-- PROBLEM --
If a line below includes the string "down", copy it.

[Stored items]
*** Block opens ***

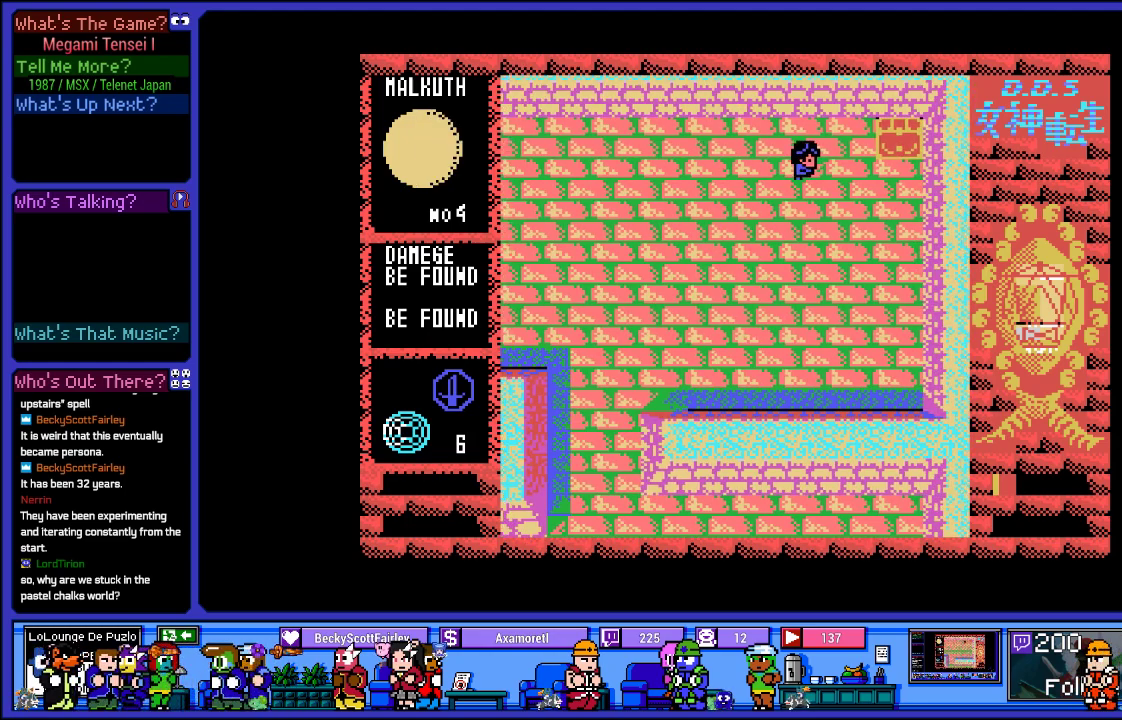
{"buttons": ["DPAD_LEFT"], "left_stick": "center", "right_stick": "center", "events": [[333, "DPAD_RIGHT", "up"], [433, "DPAD_LEFT", "down"]]}
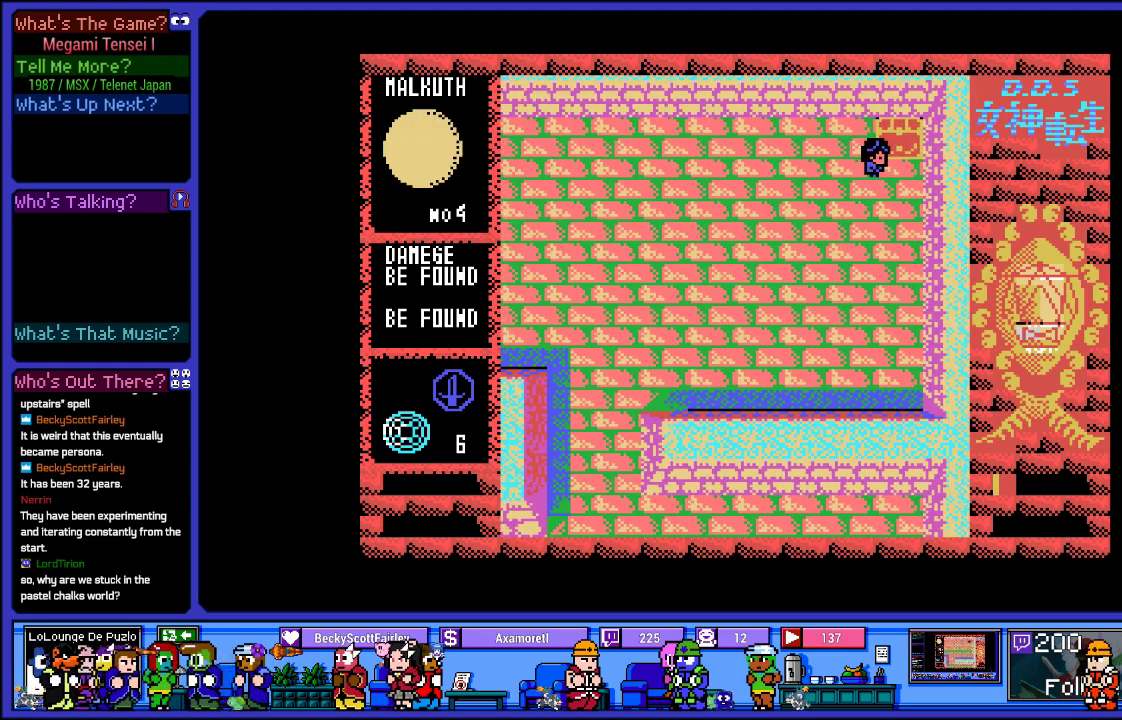
{"buttons": ["DPAD_UP"], "left_stick": "center", "right_stick": "center", "events": [[317, "DPAD_LEFT", "up"], [350, "DPAD_UP", "down"]]}
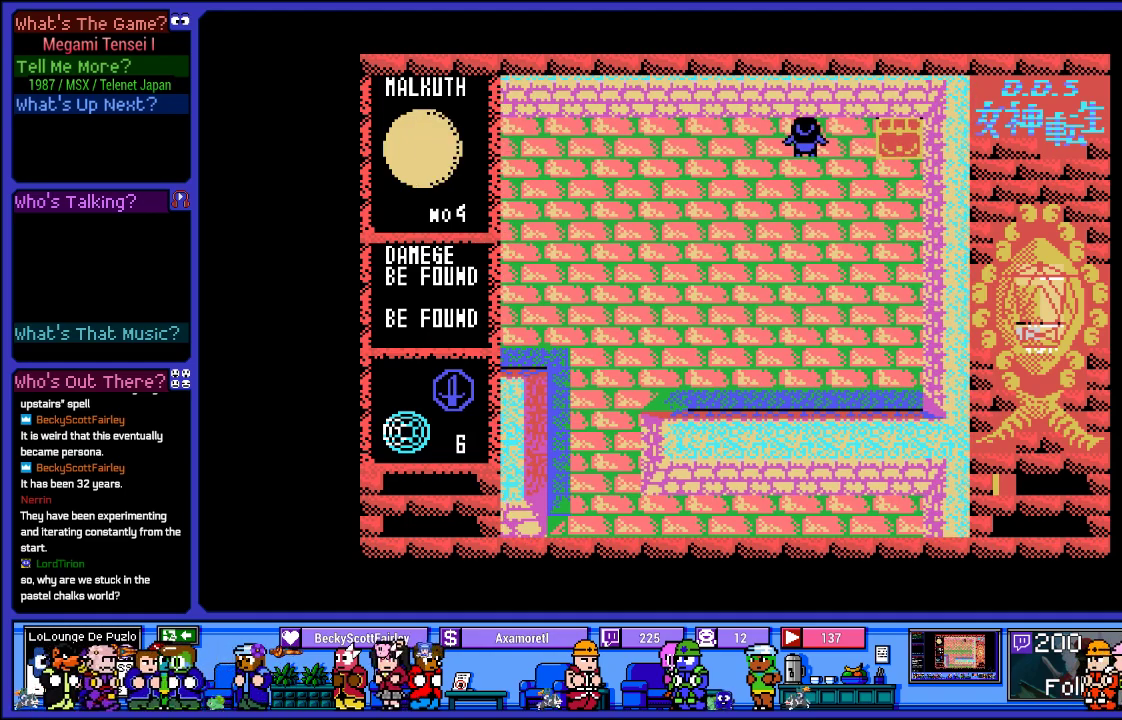
{"buttons": [], "left_stick": "center", "right_stick": "center", "events": [[50, "DPAD_RIGHT", "down"], [50, "DPAD_UP", "up"], [433, "DPAD_RIGHT", "up"]]}
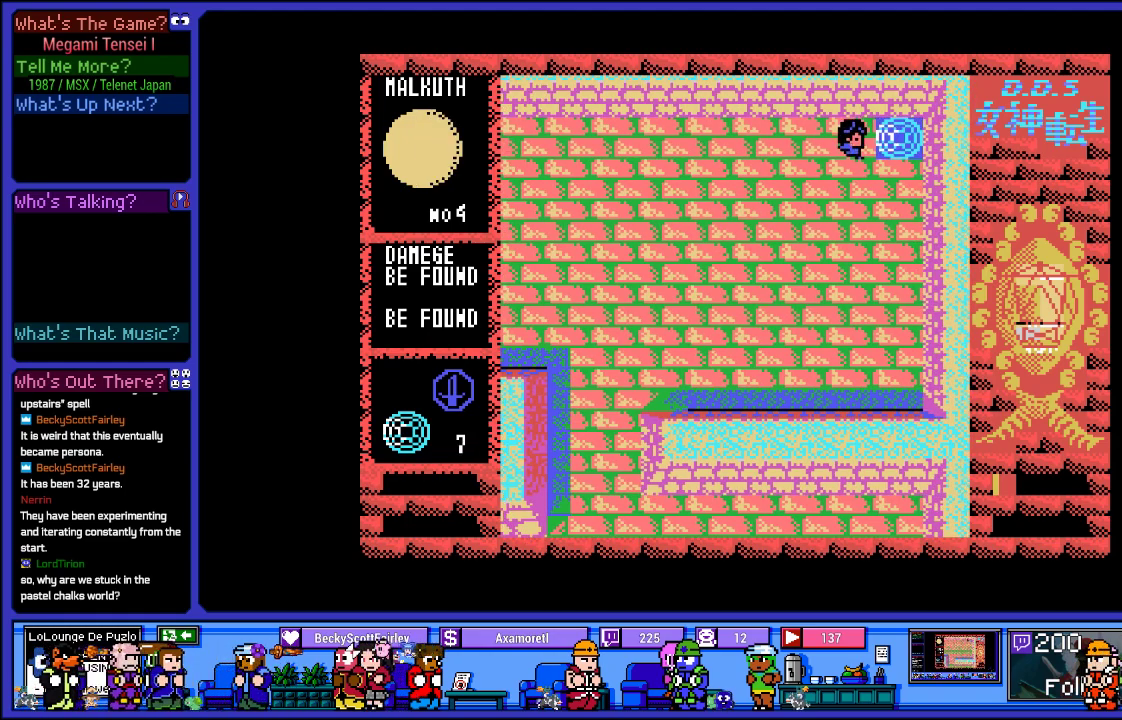
{"buttons": [], "left_stick": "center", "right_stick": "center", "events": [[33, "DPAD_LEFT", "down"], [350, "DPAD_LEFT", "up"]]}
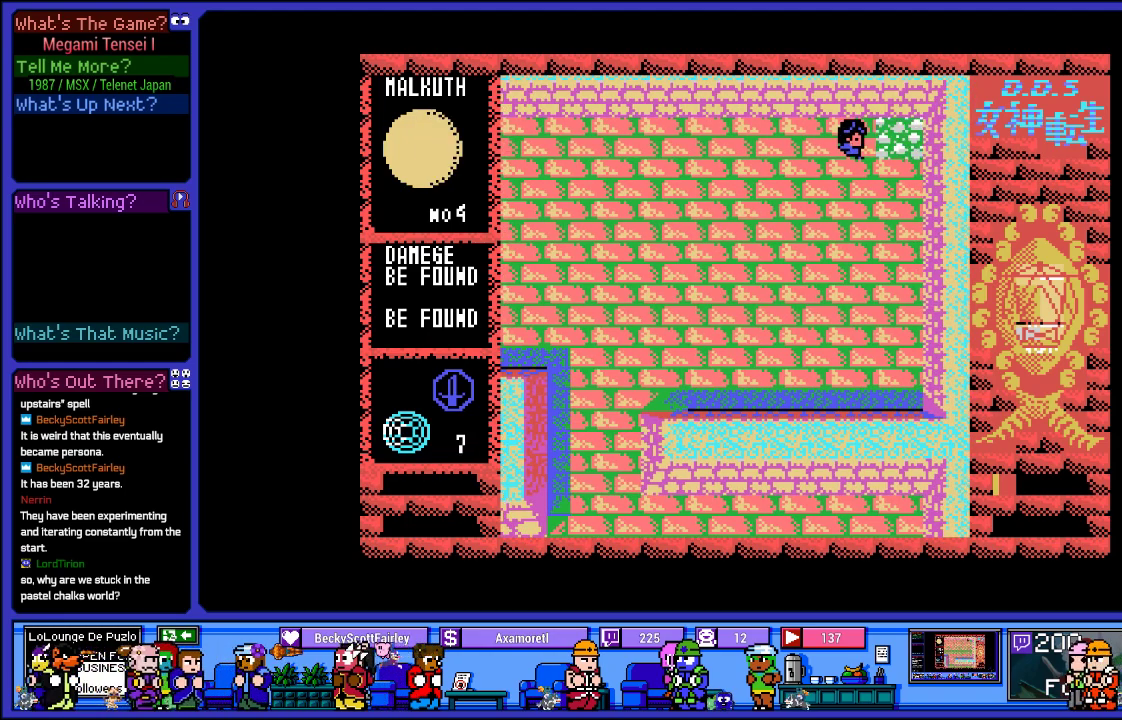
{"buttons": ["DPAD_LEFT"], "left_stick": "center", "right_stick": "center", "events": [[467, "DPAD_LEFT", "down"]]}
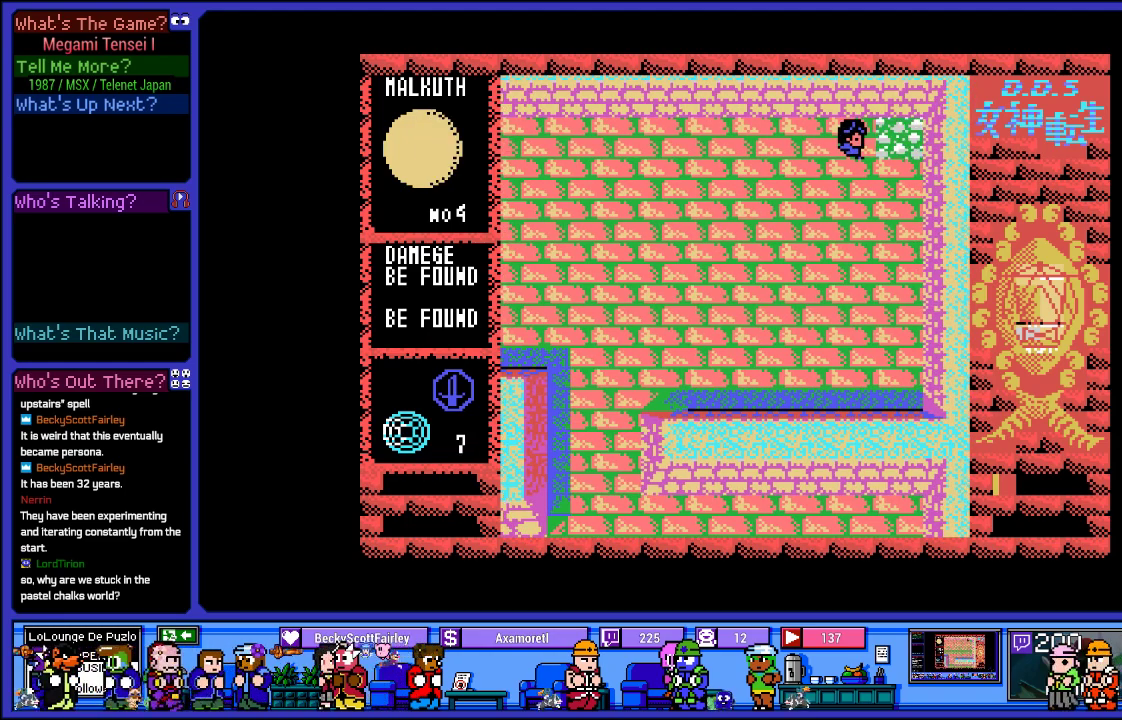
{"buttons": ["DPAD_LEFT"], "left_stick": "center", "right_stick": "center", "events": []}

*** Block closes ***

-- OUTPUT OF THE TASK --
{"buttons": ["DPAD_LEFT"], "left_stick": "center", "right_stick": "center", "events": [[333, "DPAD_RIGHT", "up"], [433, "DPAD_LEFT", "down"]]}
{"buttons": ["DPAD_UP"], "left_stick": "center", "right_stick": "center", "events": [[317, "DPAD_LEFT", "up"], [350, "DPAD_UP", "down"]]}
{"buttons": [], "left_stick": "center", "right_stick": "center", "events": [[50, "DPAD_RIGHT", "down"], [50, "DPAD_UP", "up"], [433, "DPAD_RIGHT", "up"]]}
{"buttons": [], "left_stick": "center", "right_stick": "center", "events": [[33, "DPAD_LEFT", "down"], [350, "DPAD_LEFT", "up"]]}
{"buttons": ["DPAD_LEFT"], "left_stick": "center", "right_stick": "center", "events": [[467, "DPAD_LEFT", "down"]]}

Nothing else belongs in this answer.